Mr Asp was “in chambers,” and so it was there
that the Mongoose first met him. She gave him a stare,
and he asked why she looked at him so. “Are you fake?”
she enquired; “For they said Mister Asp was a snake!”
He evilly grinned, and exclaimed, “So it’s said.
In a courtroom I generally bite till they’re dead;
and I like it that way. So they call me a snake,
but I don’t eat my victims; I’d rather have steak.”
The Mongoose just shuddered, but this was the way
she must fight for her rights; by the end of the day
they must give a judge reason for saving her home,
or else back to the zoo or the roadways she’d roam.
Asp looked at her papers, especially those
that were writ by the Rajah. Admiring her clothes,
he exclaimed that she looked quite the part she must act
whilst he used all his flattery, blather and tact.
“It seems Human Rights are the heart of the case,”
said young Asp. “If the Rajah, it seems, could embrace
a whole fam’ly of Mongeese, and give them all slaves,
how can others reject how a Rajah behaves?”
“Not ‘Mongeese’, it’s ‘Mongooses’,” sadly she said.
“Most likely the rest of my family’s dead.
We were kept in a cage in the Warrington Zoo,
and were speechless with rage. What could anyone do?”
“You escaped, so I’m told,” said the man. “Tell me, how
did you come to be caged? Are the rest of them now
still in Warrington Zoo? Are you all that is left?
Did you have any help to escape? Was it theft?”
“Long ago,” she said sadly, “my mother explains
that the Rajah was ousted, and taken in chains
to a Zoo meant for humans – they call it a prison;
it’s only since then that the problem’s arisen.
We looked very dignified, dressed up so fine,
but the slaves that he’d given us chose to resign.
We had ruled them with kindness and sense and with care,
but they put us in boxes, whilst all unaware
in our sleep. I was born in the Zoo; mother said
that she’d wanted her children to live, so we led
all our lives in captivity, up to this time,
though we never committed the least little crime.”
Her barrister thought. “So the ruby was hid
in the box, with your clothes? And whatever you did,
as a dignified species, you’d never complain;
you were waiting in silence until they’d explain?”
“Yes, that’s it,” said the Mongoose. “My mother and I
were the last to be left. For the others would die,
time to time, from the climate, and some from the shame.
For our captors had even denied us our name -
they called us all ‘meerkats’, because that made money,
exploiting the crowds - but I don’t think it’s funny
to capture an animal, laugh at its name,
and then leave it to die in a cage full of shame.
My mother was old, and she told me to leave.
‘I can’t stand that I’d leave you alone here to grieve -
so go now, while I’m able to wish you goodbye’
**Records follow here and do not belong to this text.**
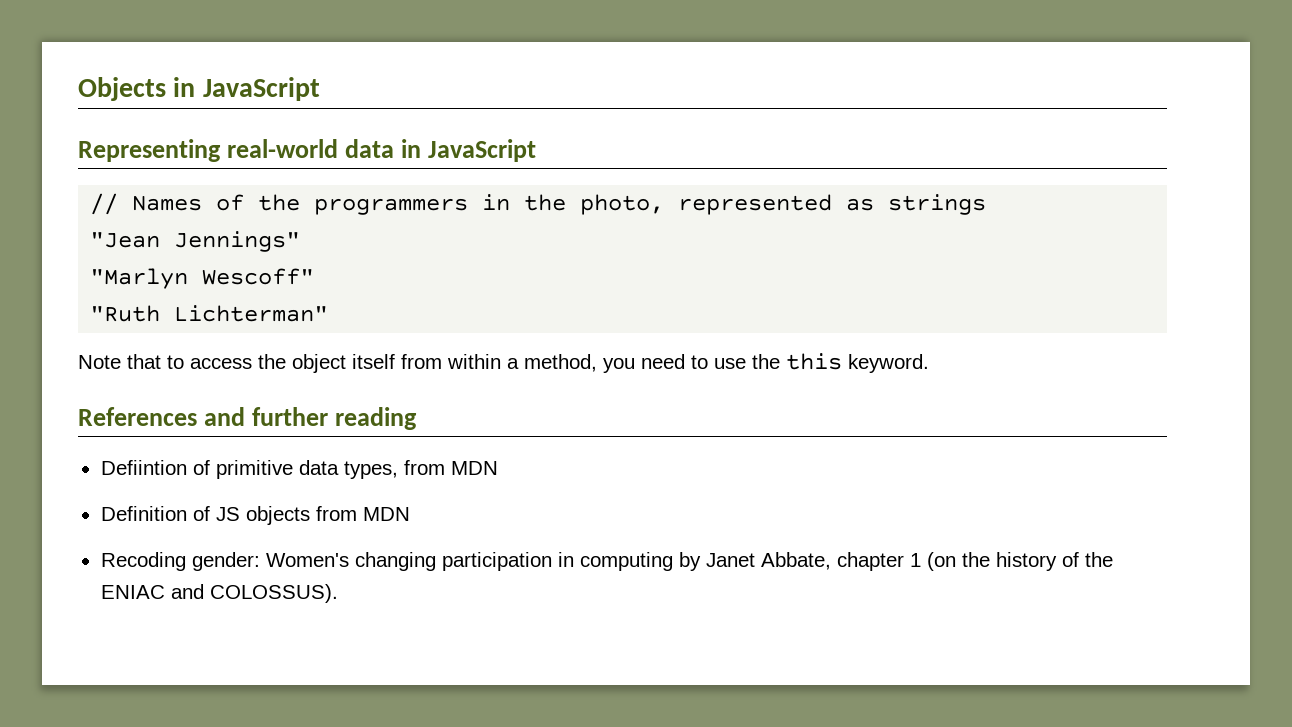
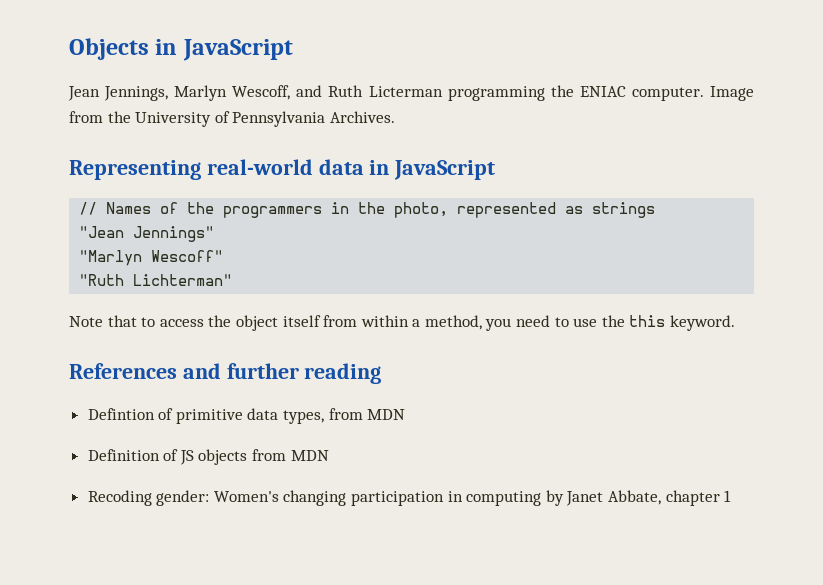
(320, 89) none -> [68,85,754,101] [69,111,395,127] // Jean Jennings, Marlyn Wescoff, and Ruth Licterman programming the ENIAC computer. Image from the University of Pennsylvania Archives.
[100,460,187,475] Defiintion -> [87,408,155,420] Defintion
[926,552,1113,571] [100,584,338,603] (on the history of the ENIAC and COLOSSUS). -> (732, 496) none

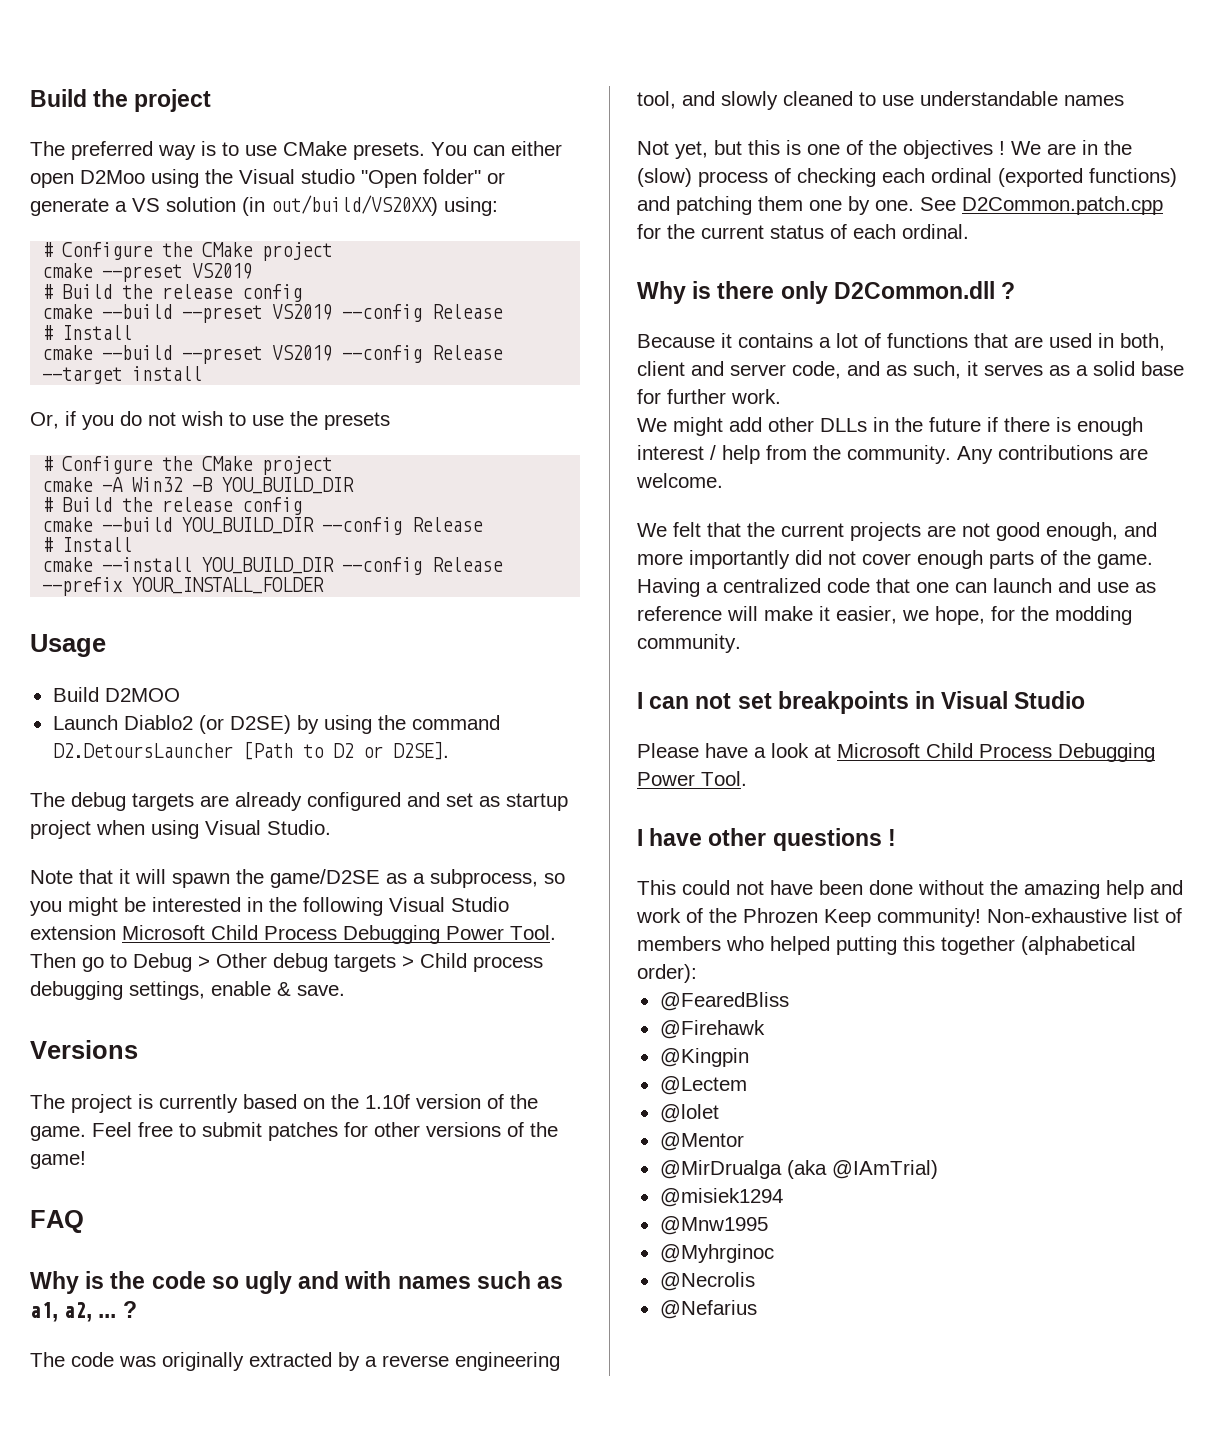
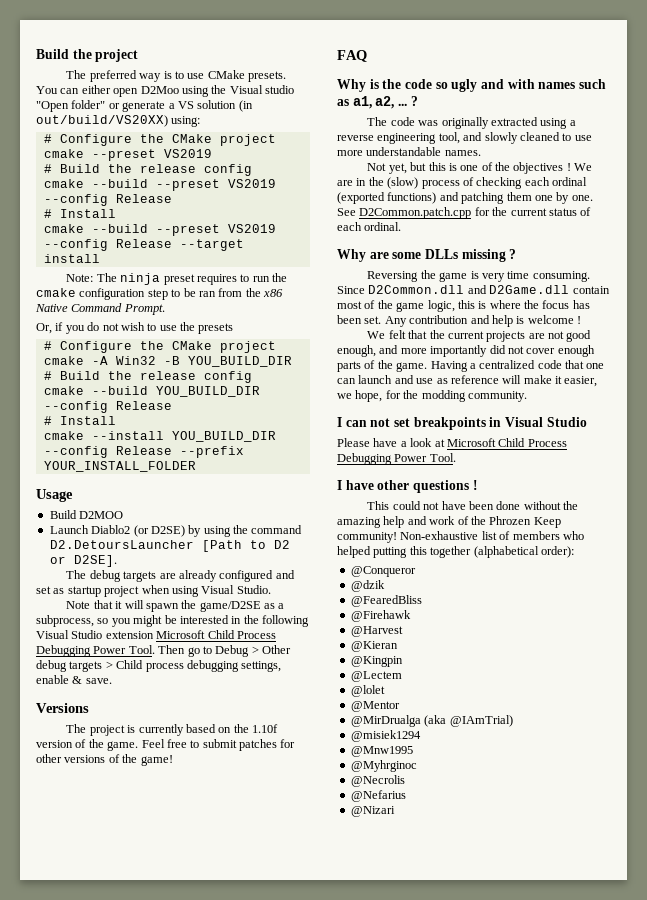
(203, 373) none -> [66,273,288,285] [36,288,283,300] [35,303,165,315] // Note: The ninja preset requires to run the cmake configuration step to be ran from the x86 Native Command Prompt.
[338,1352,360,1371] by -> [540,118,568,129] using
[920,91,1124,106] understandable names -> [337,147,481,156] more understandable names.
[692,281,1016,304] [637,333,1165,351] [637,361,1184,379] [637,389,781,404] [637,417,1143,436] [637,445,1148,464] [636,473,723,488] is there only D2Common.dll ? // Because it contains a lot of functions that are used in both, client and server code, and as such, it serves as a solid base for further work. // We might add other DLLs in the future if there is enough interest / help from the community. Any contributions are welcome. -> [369,249,517,262] [367,270,590,282] [337,285,610,294] [337,300,590,312] [337,315,581,327] are some DLLs missing ? // Reversing the game is very time consuming. Since D2Common.dll and D2Game.dll contain most of the game logic, this is where the focus has been set. Any contribution and help is welcome !
(697, 973) none -> [350,566,416,577] [350,580,385,592] // @Conqueror // @dzik
(765, 1029) none -> [350,626,403,637] [350,641,398,652] // @Harvest // @Kieran
(757, 1309) none -> [350,806,395,817] // @Nizari

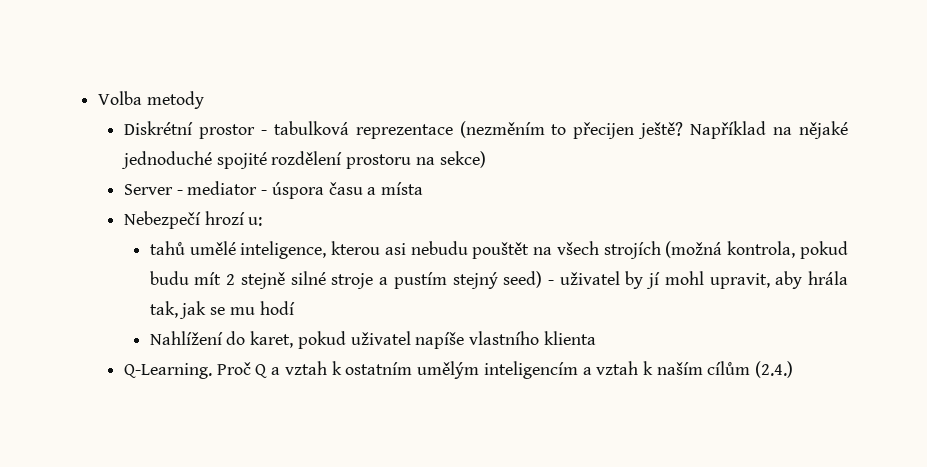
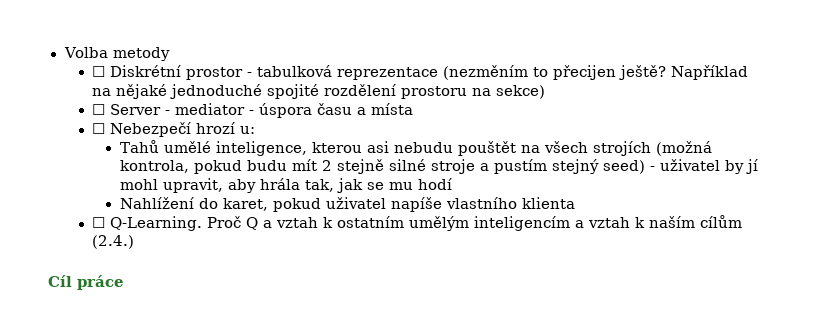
(204, 100) none -> [92,66,106,77] ☐
(486, 159) none -> [92,104,106,115] ☐
(424, 188) none -> [92,123,106,134] ☐
[149,241,185,255] tahů -> [119,140,159,153] Tahů
(596, 338) none -> [92,217,106,228] ☐
(794, 369) none -> [48,275,124,290] // Cíl práce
she insisted. She’d hate me to watch her just die.”
Her barrister thought quite a while. Then he rose -
“We must act right away. If we cannot compose
every detail this case should include by tonight,
it’s too late. We must go as we are, and we’ll fight.”
The Mongoose loved fighting; how strange that this man
who was named for a snake was supporting her plan –
but she ran by his side to the courts of the law
with her parasol high, and his hand in her paw.